One can think of cohomology classes on $M_g$ as characteristic classes for families of curves. That is, a class is the same thing as a rule such that whenever you are given a smooth family of curves $X \to B$ of genus $g$, this rule associates a cohomology class in $H^\bullet(B)$ in a functorial manner. (Topologically, you can also think of it as a characteristic class of oriented surface bundles of genus $g$, since $\mathrm{MCG}(\Sigma_g) \simeq \mathrm{Diff}^+(\Sigma_g)$.)

In a similar way, one might then think of a cohomology class on $M_\infty$ as a rule that assigns a cohomology class to a family of curves of *arbitrary* genus, or as a characteristic class of *arbitrary* oriented surface bundles. Of course this should be made precise since "functoriality" of such a characteristic class seems meaningless without any way of comparing surface bundles of different genus, and so one needs to define comparison maps between different moduli spaces by working with boundary components, gluing on tori/pants, etc. Nevertheless the intuitive picture is clear: a class on $M_\infty$ should be a rule that assigns in a uniform manner, to any family of curves $X \to B$ whatsoever, a cohomology class in $H^\bullet(B)$.

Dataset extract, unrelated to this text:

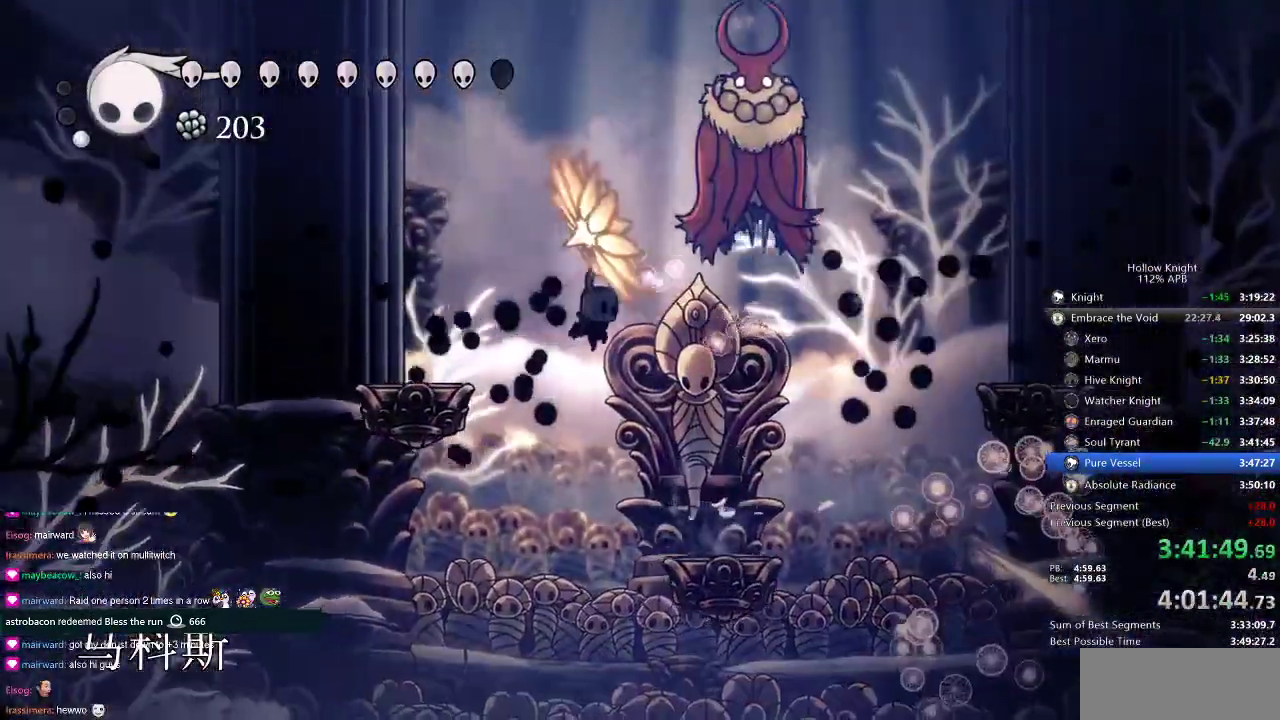
{"keys": ["jump", "nail", "up"], "events": [[317, "right", "up"], [317, "up", "down"], [350, "jump", "down"], [384, "left", "down"], [450, "nail", "down"], [484, "left", "up"]]}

Now the $\kappa$ classes seem to fit the bill for being classes on $M_\infty$: given any $\pi \colon X \to B$ whatsoever, we may form the vertical tangent bundle, take its Euler class, multiply, push forward. This seems as canonical as one could hope for. Are there any others? Well, there are the $\lambda$-classes, i.e. the Chern classes of $\pi_\ast \Omega_{X/B}^1$, but Mumford showed via Grothendieck-Riemann-Roch that these are polynomials in the $\kappa$'s. It's hard to think of anything else.

Now surjectivity of $\mathbf Q[\kappa_1,\kappa_2,\ldots] \to H^\bullet(M_\infty)$ asserts that these obvious classes *are* really the only ones that you can write down in a uniform way, and injectivity says that there are no uniform relations between the $\kappa$'s (i.e. all relations are "low-genus accidents"). Now one might believe in the Mumford conjecture simply because people thought hard about these things and could not find any other genus-invariant characteristic classes, nor any genus-invariant relations between the $\kappa$'s. Mumford's conjecture is the simplest possible explanation for this failure.